Multimedia support (Re: X Developers' Summit)

Tue Jul 17 06:57:42 PDT 2007

Am Dienstag, 17. Juli 2007 14:41 schrieb Carsten Haitzler:
> ok. something here doesn't gel with me. my warning instincts are beeping.
> we now have:
> 1. audio client write to buffer
> 2. context switch to server.
> 3. server write to mixer client
> 4. context switch
> 5. mixer client mixes and writes to buffer
> 6. context switch
> 7. server writes to audio device

not quite, it would be more like
0. mixer client schedules mixing operations to server (say 1/10 of a second in 
advance)
(1/2. context switch to audio client)
1. audio client write to buffer
2. context switch to server
3. server mixes (performs scheduled requests) and writes to audio device

of course mixer audio client and server need not run lock-stepped, so in 
reality number of context switches is far lower

as you can see the only latency that is introduced into the audio path is the 
context switch into the server, but this is unavoidable with any audio server 
design

(changing the mixing ratio would have higher latency, but I consider this 
acceptable; it is probably far better than the 100ms guess above for a local 
mixer client, the mixer client only needs to schedule enough operations so it 
can be sure the server has enough commands to chew on until the mixer can 
send its next batch of operations, but 100ms works for me on a LAN)

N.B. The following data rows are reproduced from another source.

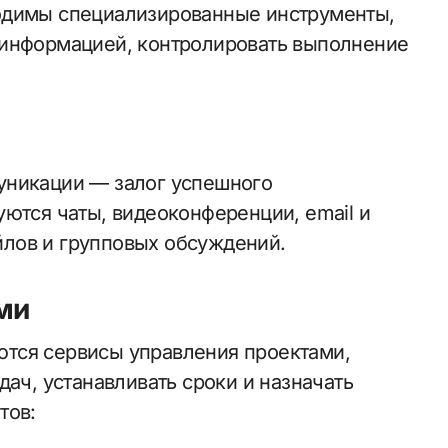
одимы специализированные инструменты,
 информацией, контролировать выполнение
уникации — залог успешного
уются чаты, видеоконференции, email и
лов и групповых обсуждений.
ми
тся сервисы управления проектами,
дач, устанавливать сроки и назначать
тов:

> to me the idea of adding timestamps to showing an image or playing a sound
> is nice - BUT i think to me it smells of patching a problem the wrong way.
> a problem that is created by the design. while a mixer client is nice in
> principle - in reality - how many funky uses to you really expect?

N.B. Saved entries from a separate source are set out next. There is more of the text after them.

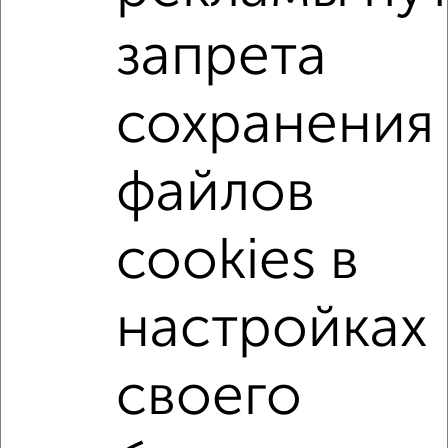
запрета
4‑комнатные квартиры
Поиск по схожим параметрам:
сохранения
Приволжский район
на улице Приволжский район
не первый этаж
не последний этаж
с балконом
файлов
с центральным отоплением
Вторичное жилье
в панельном доме
с раздельным санузлом
cookies в
площадью до 80 м²
В ипотеку
С паркингом
В экологически чистом районе
настройках
↑ НАВЕРХ К МЕНЮ
своего
Однокомнатные
Двухкомнатные
Трехкомнатные
4‑комнатные
Квартиры студии
От застройщика
Без посредников
Вторичное жилье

Hm, I don't know yet, but the mechanism to schedule requests serves more 
purposes than just this one, it is used to draw and display images in sync 
with audio, see below...

> personally if i am writing an x app that displays an image with some sound
> syncronise to the display i want to do:
>
> for (;;) {
> int time_to_wait;
> XShmPutImage();
> XAudioShmPut();
> XSync();
> /* calculate time to wait based on last "Frame" display */
> usleep(time_to_wait);
> }

The goal is to enable playback across the network, so I do not want to rely on 
shm and client-side synchronisation; I know that most multimedia guys have 
given up on network transparency (and treat X just as a "blit-to-screen 
service"), but the goal of my project is to demonstrate that it is possible 
to do this sanely.

[snip: shm audio channel]
> well you still need x proto for a signalling channel - when to switch shm
> buffers, which parts of the buffer are to be played, locked, etc. but it
> does cut out the copies. though unlike images the cost of the copy is
> almost nothing compared to XPutImage vs. XShmPutImage()

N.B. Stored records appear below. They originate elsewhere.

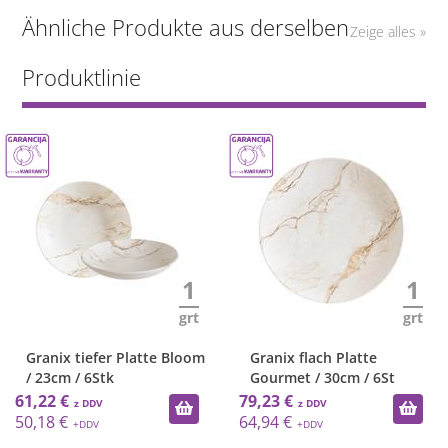
Ähnliche Produkte aus derselben
Zeige alles »
Produktlinie
1
1
grt
grt
Granix tiefer Platte Bloom
Granix flach Platte
/ 23cm / 6Stk
Gourmet / 30cm / 6St
61,22 €
79,23 €
50,18 €
64,94 €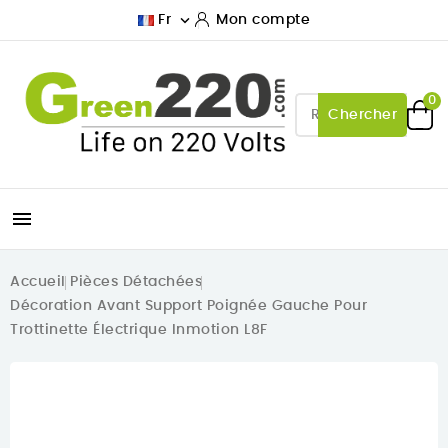

Fr
Mon compte
0
Chercher

Accueil
Pièces Détachées
Décoration Avant Support Poignée Gauche Pour
Trottinette Électrique Inmotion L8F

Yes of course shared memory would not be about data volume, but entirely about 
latency. As explained above, commands to perform mixing can be scheduled 
largely asynchronously.

The shm areas could be structured as ring-buffers (the server side sample 
buffers are a "strange" sort of ring buffers already). This way the client 
app producing the data and the server loop consuming the data for mixing can 
be quite loosely coupled. Basically you "only" need to take care that 
producer and consumer do not drift "too much", and I think this could be done 
using a client-side timer and occasional status messages exchanged via the X 
protocol to avoid clock drift. As I said, shm is not implemented yet, so I am 
not sure if this really works out in practice, but I think it could.

> anyway - just wishing you a lot of luck in what you are doing - the
> principle idea i think is good - the details i think can be discussed. as i
> said - i disagree a bit as i think 99.9% of the use will be either simple
> mixing (multiplied by client/channel volume) or blocking out certain client
> channels in favor of others (effectively being able to set other channel
> volumes to 0). i agree you need an "audio manager" (like a window manager
> or composite manager), but i think it needs to take more of a "control
> channel sources, destinations, volumes etc.).
>
> maybe we need both? maybe we need an internal mixer and like xcomposite -
> the ability TO redirect if we need to do something bizarre/funky?

Maybe, I do not yet know how it turns out because so far I am the only user :) 
This is why I appreciate feedback like yours, and I am sorry we are talking 
about things you cannot yet touch...

Best regards
Helge Bahmann
--
Mathematicians stand on each other's shoulders while computer scientists
stand on each other's toes.
-- Richard Hamming